PULLMAN, Wash. — Cyber mentoring works, reports Professor Gerald H. “Jerry” Maring of the Washington State University College of Education.

The cyber-mentoring program links WSU teacher preparation students as tutor/mentors with high-needs K-12 students in Colville and other rural communities through interactive Internet video.

Teachers in Colville, where these collaborative projects began in 1998, agree that cyber mentoring has improved their students’ learning.

“This avenue works with the reluctant learners in my classrooms,” said Marjorie Sager, who manages the Colville High School Learning Support Center. “Our students want to impress the college students, so they put in more effort. I’ve seen the improvements.”

“We started in 1998 and the results have been amazing,” said Maggie Goodwin, librarian and technology coordinator at Colville Junior High School. “This program makes our students feel special. It’s the power of the technology. It’s good for the Cougar teachers and great for our kids.”

Maring said that the WSU teacher preparation students, too, have benefited from exposure to diverse K-12 students and to effective educational technology.

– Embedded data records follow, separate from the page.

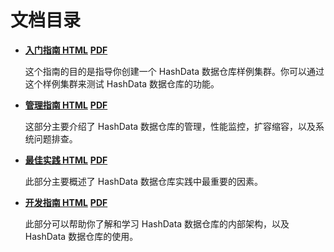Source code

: # 文档目录


- [**入门指南 HTML**](010-getting-started-guide/README.md)  [**PDF**](ref://010-getting-started-guide/010-getting-started-guide.pdf)

	这个指南的目的是指导你创建一个 HashData 数据仓库样例集群。你可以通过这个样例集群来测试 HashData 数据仓库的功能。
	
- [**管理指南 HTML**](020-admin-guide/README.md)  [**PDF**](ref://020-admin-guide/020-admin-guide.pdf)

	这部分主要介绍了 HashData 数据仓库的管理，性能监控，扩容缩容，以及系统问题排查。
	
- [**最佳实践 HTML**](030-best-practices/README.md)  [**PDF**](ref://030-best-practices/030-best-practices.pdf)

	此部分主要概述了 HashData 数据仓库实践中最重要的因素。

- [**开发指南 HTML**](040-developer-guide/README.md)  [**PDF**](ref://040-developer-guide/040-developer-guide.pdf)

	此部分可以帮助你了解和学习 HashData 数据仓库的内部架构，以及 HashData 数据仓库的使用。
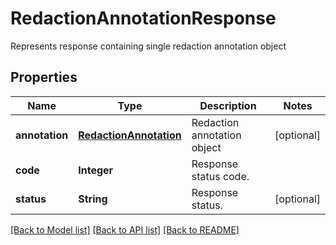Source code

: ﻿
# RedactionAnnotationResponse
Represents response containing single redaction annotation object

## Properties
Name | Type | Description | Notes
------------ | ------------- | ------------- | -------------
**annotation** | [**RedactionAnnotation**](RedactionAnnotation.md) | Redaction annotation object | [optional]
**code** | **Integer** | Response status code. | 
**status** | **String** | Response status. | [optional]


[[Back to Model list]](../README.md#documentation-for-models) [[Back to API list]](../README.md#documentation-for-api-endpoints) [[Back to README]](../README.md)


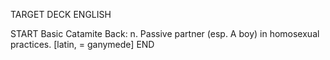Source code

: TARGET DECK
ENGLISH

START
Basic
Catamite
Back: n. Passive partner (esp. A boy) in homosexual practices. [latin, = ganymede]
END
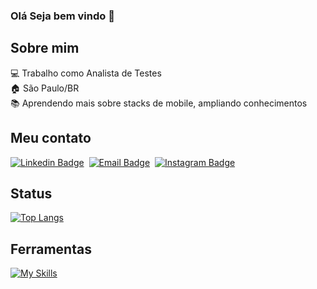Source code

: ### Olá Seja bem vindo 👋

## Sobre mim 

💻 Trabalho como Analista de Testes<br>
🏠 São Paulo/BR<br>
📚 Aprendendo mais sobre stacks de mobile, ampliando conhecimentos<br>


## Meu contato
[![Linkedin Badge](https://img.shields.io/badge/Linkedin-323330?style=for-the-badge&logo=linkedin&logoColor=blue)](https://www.linkedin.com/in/lucas-santos-239358132/)&nbsp;
[![Email Badge](https://img.shields.io/badge/Email-323330?style=for-the-badge&logo=appveyor&logoColor=white)](https://about.me/lucas-s)&nbsp;
[![Instagram Badge](https://img.shields.io/badge/Instagram-323330?style=for-the-badge&logo=instagram&logoColor=purple)](https://www.instagram.com/lucas-santos1993/) &nbsp;


## Status
[![Top Langs](https://github-readme-stats.vercel.app/api/top-langs/?username=Lucassantoscoder&layout=compact&theme=dracula)](https://github.com/Lucassantoscoder/github-readme-stats)


## Ferramentas
[![My Skills](https://skillicons.dev/icons?i=ruby,python,nodejs,selenium,gherkin,androidstudio,git,aws)](https://skillicons.dev)
 
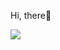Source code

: Hi, there👋
<div style="display: flex; justify-content: space-between; align-items: center;">
  <a href="https://github.com/anuraghazra/github-readme-stats">
  <img src="https://github-readme-stats.vercel.app/api?username=Co9xs&count_private=true&show_icons=true" />
</a>
</div>

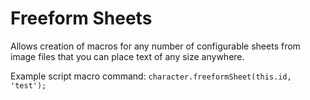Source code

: # Freeform Sheets
Allows creation of macros for any number of configurable sheets from image files that you can place text of any size anywhere.

Example script macro command: `character.freeformSheet(this.id, 'test');`
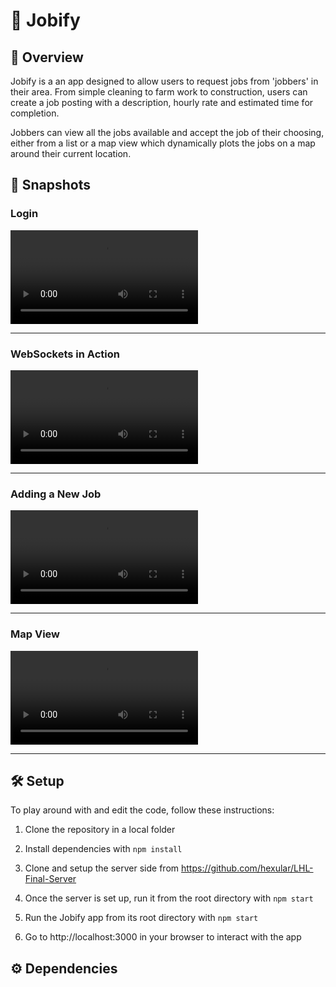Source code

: # 💼 Jobify

## 🔎 Overview

Jobify is a an app designed to allow users to request jobs from 'jobbers' in their area. From simple cleaning to farm work to construction, users can create a job posting with a description, hourly rate and estimated time for completion. 

Jobbers can view all the jobs available and accept the job of their choosing, either from a list or a map view which dynamically plots the jobs on a map around their current location.

## 📸 Snapshots 

### Login

!["Login"](https://i.imgur.com/8Jt0VeB.mp4)

_____
### WebSockets in Action

!["WebSocket Updates"](https://i.imgur.com/j7H3fIn.mp4)
_____
### Adding a New Job

!["New Job"](https://i.imgur.com/nNil75G.mp4)

_____
### Map View

!["Map View"](https://i.imgur.com/xUqgA5X.mp4)
_____

## 🛠 Setup

To play around with and edit the code, follow these instructions:

1. Clone the repository in a local folder

2. Install dependencies with `npm install`

3. Clone and setup the server side from https://github.com/hexular/LHL-Final-Server

4. Once the server is set up, run it from the root directory with `npm start`

5. Run the Jobify app from its root directory with `npm start`

6. Go to http://localhost:3000 in your browser to interact with the app

## ⚙️ Dependencies 

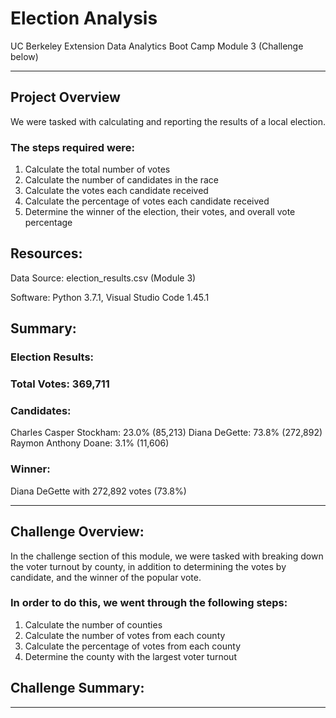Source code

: # Election Analysis
UC Berkeley Extension Data Analytics Boot Camp Module 3 (Challenge below)

---

## Project Overview

We were tasked with calculating and reporting the results of a local election.

### The steps required were:
1) Calculate the total number of votes
2) Calculate the number of candidates in the race
3) Calculate the votes each candidate received
4) Calculate the percentage of votes each candidate received
5) Determine the winner of the election, their votes, and overall vote percentage

## Resources:

Data Source: election_results.csv (Module 3)

Software: Python 3.7.1, Visual Studio Code 1.45.1

## Summary:

### Election Results:

### Total Votes: 369,711

### Candidates:
Charles Casper Stockham: 23.0% (85,213)
Diana DeGette: 73.8% (272,892)
Raymon Anthony Doane: 3.1% (11,606)

### Winner: 
Diana DeGette with 272,892 votes (73.8%)

---


## Challenge Overview:

In the challenge section of this module, we were tasked with breaking down the voter turnout by county, in addition to determining the votes by candidate, and the winner of the popular vote.

### In order to do this, we went through the following steps:
1) Calculate the number of counties
2) Calculate the number of votes from each county
3) Calculate the percentage of votes from each county
4) Determine the county with the largest voter turnout

## Challenge Summary:


---
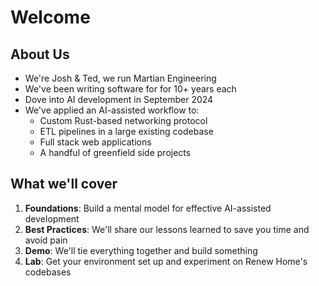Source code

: # Welcome
<!-- section-time: 5m -->

## About Us

- We're Josh & Ted, we run Martian Engineering
- We've been writing software for for 10+ years each
- Dove into AI development in September 2024
- We've applied an AI-assisted workflow to:
  - Custom Rust-based networking protocol
  - ETL pipelines in a large existing codebase
  - Full stack web applications
  - A handful of greenfield side projects

## What we'll cover

1. **Foundations**: Build a mental model for effective AI-assisted development
2. **Best Practices**: We'll share our lessons learned to save you time and avoid pain
3. **Demo**: We'll tie everything together and build something
4. **Lab**: Get your environment set up and experiment on Renew Home's codebases

<!-- ## Goal: don't be that guy

![psychopath](/psychopath.png) -->
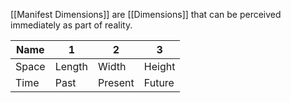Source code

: [[Manifest Dimensions]] are [[Dimensions]] that can be perceived immediately as part of reality.

| Name  | 1      | 2       | 3      |
| ----- | ------ | ------- | ------ |
| Space | Length | Width   | Height |
| Time  | Past   | Present | Future |
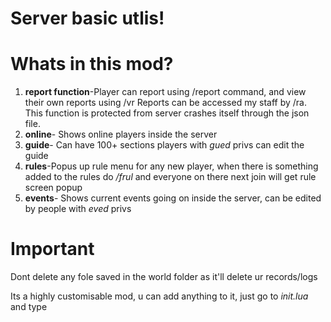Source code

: # Server basic utlis!

# Whats in this mod?
1. **report function**-Player can report using /report command, and view their own reports using /vr Reports can be accessed my staff by /ra.
This function is protected from server crashes itself through the json file.
2. **online**- Shows online players inside the server
3. **guide**- Can have 100+ sections players with *gued* privs can edit the guide
4. **rules**-Popus up rule menu for any new player, when there is something added to the rules do */frul* and everyone on there next join will get rule screen popup
5. **events**- Shows current events going on inside the server, can be edited by people with *eved* privs


# Important

Dont delete any fole saved in the world folder as it'll delete ur records/logs

Its a highly customisable mod, u can add anything to it, just go to *init.lua* and type
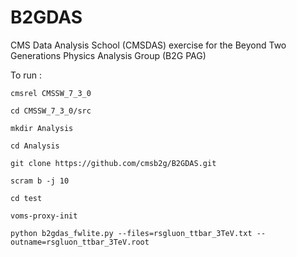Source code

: B2GDAS
======


CMS Data Analysis School (CMSDAS) exercise for the
Beyond Two Generations Physics Analysis Group (B2G PAG)

To run :


`cmsrel CMSSW_7_3_0`

`cd CMSSW_7_3_0/src`

`mkdir Analysis`

`cd Analysis`

`git clone https://github.com/cmsb2g/B2GDAS.git`

`scram b -j 10`

`cd test`

`voms-proxy-init`

`python b2gdas_fwlite.py --files=rsgluon_ttbar_3TeV.txt --outname=rsgluon_ttbar_3TeV.root`
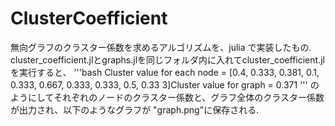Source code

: # ClusterCoefficient
無向グラフのクラスター係数を求めるアルゴリズムを、julia で実装したもの.
cluster_coefficient.jlとgraphs.jlを同じフォルダ内に入れてcluster_coefficient.jlを実行すると、
'''bash
Cluster value for each node = \[0.4, 0.333, 0.381, 0.1, 0.333, 0.667, 0.333, 0.333, 0.5, 0.33 3]Cluster value for graph = 0.371 
'''
のようにしてそれぞれのノードのクラスター係数と、グラフ全体のクラスター係数が出力され、以下のようなグラフが
"graph.png"に保存される.


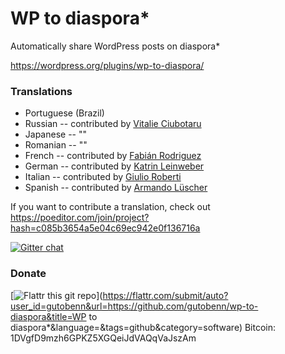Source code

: WP to diaspora*
=====================

Automatically share WordPress posts on diaspora*

https://wordpress.org/plugins/wp-to-diaspora/

### Translations
- Portuguese (Brazil)
- Russian -- contributed by [Vitalie Ciubotaru](http://ciubotaru.tk)
- Japanese -- ""
- Romanian -- ""
- French -- contributed by [Fabián Rodriguez](http://fabianrodriguez.com)
- German -- contributed by [Katrin Leinweber](http://www.konscience.de)
- Italian -- contributed by [Giulio Roberti](http://www.viroproject.com)
- Spanish -- contributed by [Armando Lüscher](http://noplanman.ch)

If you want to contribute a translation, check out https://poeditor.com/join/project?hash=c085b3654a5e04c69ec942e0f136716a

[![Gitter chat](https://badges.gitter.im/gitterHQ/gitter.png)](https://gitter.im/gutobenn/wp-to-diaspora)

### Donate
[![Flattr this git repo](http://api.flattr.com/button/flattr-badge-large.png)](https://flattr.com/submit/auto?user_id=gutobenn&url=https://github.com/gutobenn/wp-to-diaspora&title=WP to diaspora*&language=&tags=github&category=software)
Bitcoin: 1DVgfD9mzh6GPKZ5XGQeiJdVAQqVaJszAm


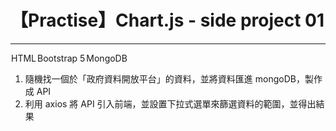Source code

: <style>
  span {
    padding: 1px;
    border-radius: 100px;
  }
</style>
# 【Practise】Chart.js - side project 01
<hr>
<p><span>HTML</span><span>Bootstrap 5</span><span>MongoDB</span></p>

1. 隨機找一個於「政府資料開放平台」的資料，並將資料匯進 mongoDB，製作成 API
2. 利用 axios 將 API 引入前端，並設置下拉式選單來篩選資料的範圍，並得出結果

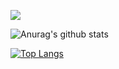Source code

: ![](https://komarev.com/ghpvc/?username=antonkomarev&color=ff69b4	)

![Anurag's github stats](https://github-readme-stats.vercel.app/api?username=Jackintos&show_icons=true&theme=radical)


[![Top Langs](https://github-readme-stats.vercel.app/api/top-langs/?username=anuraghazra&layout=compact)](https://github.com/anuraghazra/github-readme-stats)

Cyber mentoring is one of the research and service programs supported through the $10 million U.S. Department of Education grant that created a statewide WSU partnership project called Collaboration for Teacher Education Accountable to Children with High needs (CO-TEACH). The CO-TEACH programs now in place at school districts statewide are directed to improving K-12 student learning and helping build a model teacher preparation program for university students.